Oswald leaned back in the swelling cushions. The soft velvet seemed to exhale a perfume, which filled the narrow compartment like the boudoir of a pretty woman. Oswald even fancied it was the same perfume which Melitta ordinarily used. And suddenly he felt as if Melitta were sitting by his side--as if her soft warm hand were touching his--as if he felt her breath on his brow--as if her lips were lying lightly like a zephyr on his own.
And this delicious dream effaced the reality. Oswald forgot what was before him; he did not think of the future; he knew not where he was--and only she, she herself filled his soul. The memory of her sweet grace, her goodness, her intoxicating beauty overcame him like a spring-tide of bliss. The precious images of those happy hours which he had spent by her side, at her feet, rose before his mind's eyes with marvellous clearness; he saw them all, from his first meeting on the lawn behind the château at Grenwitz, to the moment when she turned from him, tears in her eyes, in that night of hapless memory, when the demon of jealousy struck its sharp claws into his wounded heart.
"Forgive me, Melitta! forgive me!" he groaned, burying his head in the cushions.
Suddenly the carriage stopped. The door opened, the tall man who had let down the steps before helped him get out, gave him his hand, led him a few steps up to a large glass door, where, through the red curtains, a faint light was bidding him welcome. The door opened, and Oswald found himself in the garden-room in Melitta's château, and Melitta wound her arms around his neck, and Melitta's voice whispered: "Forgive me, Oswald! Forgive me!"
"You cruel man," said Melitta, after the first wild storm of delight, with its showers of joyous tears, had passed away. "How could you shut up your heart for so many days when you knew I was standing outside knocking for admission? But I will not scold. You are here and all is right again."

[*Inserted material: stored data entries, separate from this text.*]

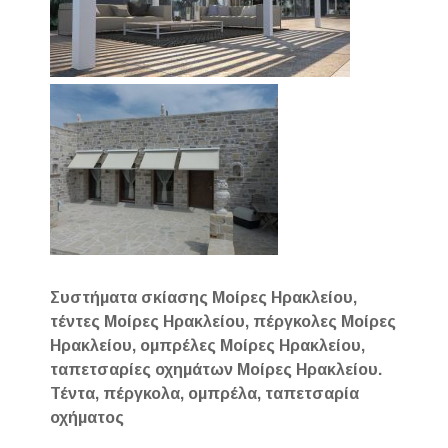
Συστήματα σκίασης Μοίρες Ηρακλείου,
τέντες Μοίρες Ηρακλείου, πέργκολες Μοίρες
Ηρακλείου, ομπρέλες Μοίρες Ηρακλείου,
ταπετσαρίες οχημάτων Μοίρες Ηρακλείου.
Τέντα, πέργκολα, ομπρέλα, ταπετσαρία
οχήματος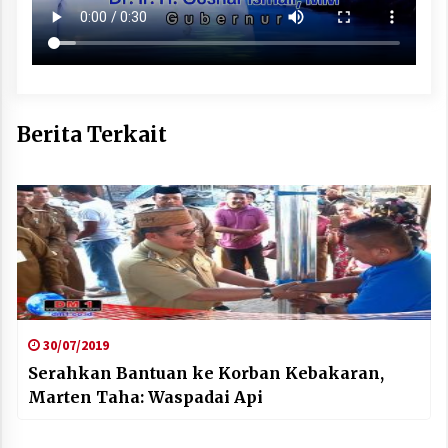
Berita Terkait
30/07/2019
Serahkan Bantuan ke Korban Kebakaran,
Marten Taha: Waspadai Api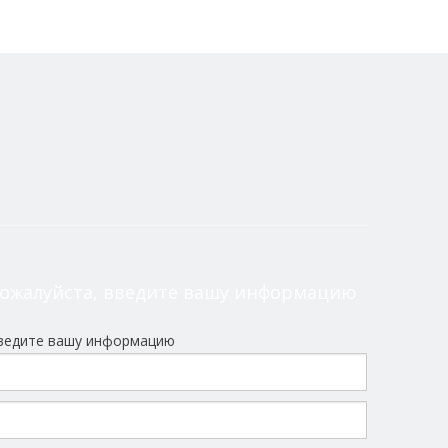
ожалуйста, введите вашу информацию
ведите вашу информацию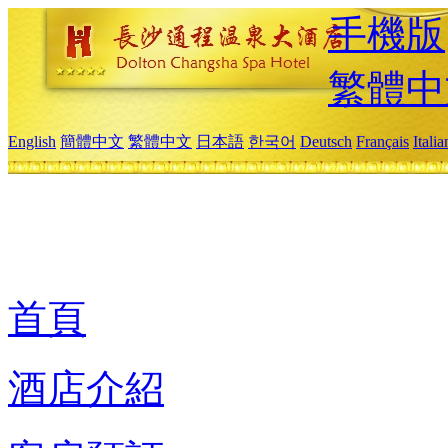
手機版
繁體中
English
簡體中文
繁體中文
日本語
한국어
Deutsch
Français
Itali
首頁
酒店介紹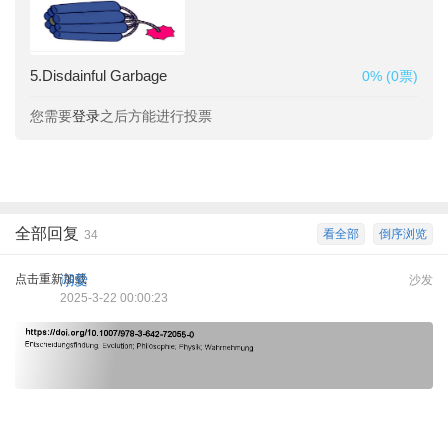
5.Disdainful Garbage
0% (0票)
您需要
登录
之后方能进行投票
全部回复
看全部
倒序浏览
34
点击重新加载
溺爱
沙发
2025-3-22 00:00:23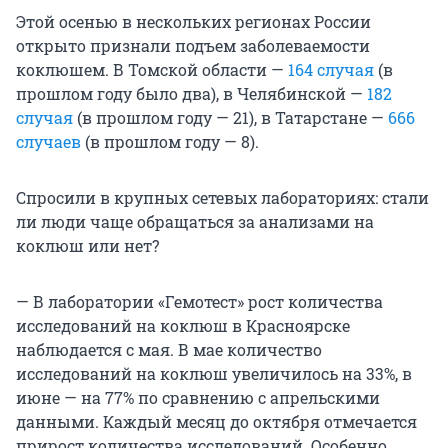
Этой осенью в нескольких регионах России
открыто признали подъем заболеваемости
коклюшем. В Томской области —
164 случая
(в
прошлом году было два), в Челябинской —
182
случая
(в прошлом году — 21), в Татарстане —
666
случаев
(в прошлом году — 8).
Спросили в крупных сетевых лабораториях: стали
ли люди чаще обращаться за анализами на
коклюш или нет?
— В лаборатории «Гемотест» рост количества
исследований на коклюш в Красноярске
наблюдается с мая. В мае количество
исследований на коклюш увеличилось на 33%, в
июне — на 77% по сравнению с апрельскими
данными. Каждый месяц до октября отмечается
прирост количества исследований. Особенно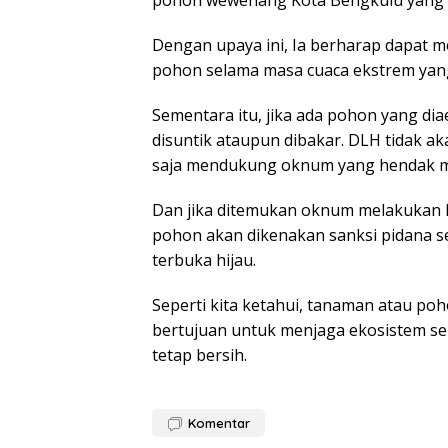
pohon wewenang Kota Bengkulu yang b
Dengan upaya ini, Ia berharap dapat 
pohon selama masa cuaca ekstrem yang
Sementara itu, jika ada pohon yang dia
disuntik ataupun dibakar. DLH tidak 
saja mendukung oknum yang hendak m
Dan jika ditemukan oknum melakukan h
pohon akan dikenakan sanksi pidana s
terbuka hijau.
Seperti kita ketahui, tanaman atau poh
bertujuan untuk menjaga ekosistem sek
tetap bersih.
Komentar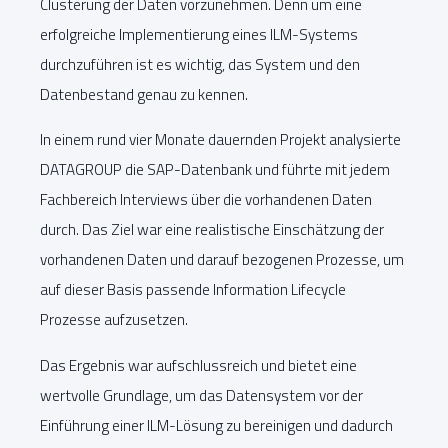
Clusterung der Daten vorzunehmen. Denn um eine
erfolgreiche Implementierung eines ILM-Systems
durchzuführen ist es wichtig, das System und den
Datenbestand genau zu kennen.
In einem rund vier Monate dauernden Projekt analysierte
DATAGROUP die SAP-Datenbank und führte mit jedem
Fachbereich Interviews über die vorhandenen Daten
durch. Das Ziel war eine realistische Einschätzung der
vorhandenen Daten und darauf bezogenen Prozesse, um
auf dieser Basis passende Information Lifecycle
Prozesse aufzusetzen.
Das Ergebnis war aufschlussreich und bietet eine
wertvolle Grundlage, um das Datensystem vor der
Einführung einer ILM-Lösung zu bereinigen und dadurch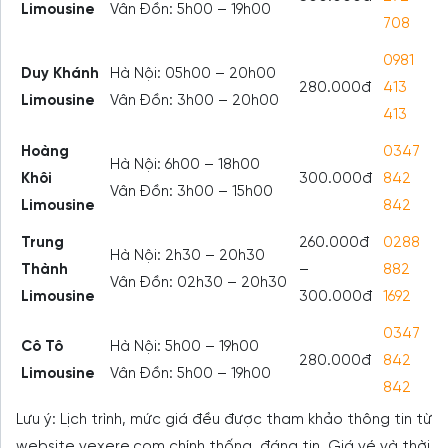
Limousine
Vân Đồn: 5h00 – 19h00
708
0981
Duy Khánh
Hà Nội: 05h00 – 20h00
280.000đ
413
Limousine
Vân Đồn: 3h00 – 20h00
413
Hoàng
0347
Hà Nội: 6h00 – 18h00
Khôi
300.000đ
842
Vân Đồn: 3h00 – 15h00
Limousine
842
Trung
260.000đ
0288
Hà Nội: 2h30 – 20h30
Thành
–
882
Vân Đồn: 02h30 – 20h30
Limousine
300.000đ
1692
0347
Cô Tô
Hà Nội: 5h00 – 19h00
280.000đ
842
Limousine
Vân Đồn: 5h00 – 19h00
842
Lưu ý: Lịch trình, mức giá đều được tham khảo thông tin từ
website vexere.com chính thống, đáng tin. Giá vé và thời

She leaned her head on his breast and looked up at him smiling through her tears. "Is it not, darling? Is not all right again? Now Melitta is again what she was before to you, what she will ever be to you, in spite of all pretty girls of sixteen, be their name Emily or----"
"Melitta!"
"Or Melitta! For there is but one Melitta, if thousands bore that name, and that one am I! And how could you forget such a weighty matter! What trouble you have caused old Baumann! I will say nothing of myself, for joy follows grief and grief follows joy, and if two love each other honestly, a few tears more or less, a few sleepless nights, a few letters begun and torn to pieces again, matter, after all, very little--but poor Baumann! Just imagine! The first day I was very calm, for I thought: he will come soon enough, and fall down at your feet and ask your pardon! But when you did not come, nor on the second, nor on the third day, then my heart failed me, and I dare say I looked wretched enough, for as I was sitting here, resting my head in my hands, I suddenly felt a hand on my shoulder, and when I looked up, good old Baumann was standing before me, and said: Shall I go and see why he is staying away so long?--Ah do, dear Baumann, I said. Then the good soul went, without saying a word, and did not return till late at night. Did you see him?--Yes, ma'am! He is well and hearty; I have had a race with him."
"Then old Baumann was the mysterious horseman?"
"Of course, and he laughed in his quiet way when he told me that you had been after him, as if he meant to say: The children! They thought they could overtake me on Brownlock!"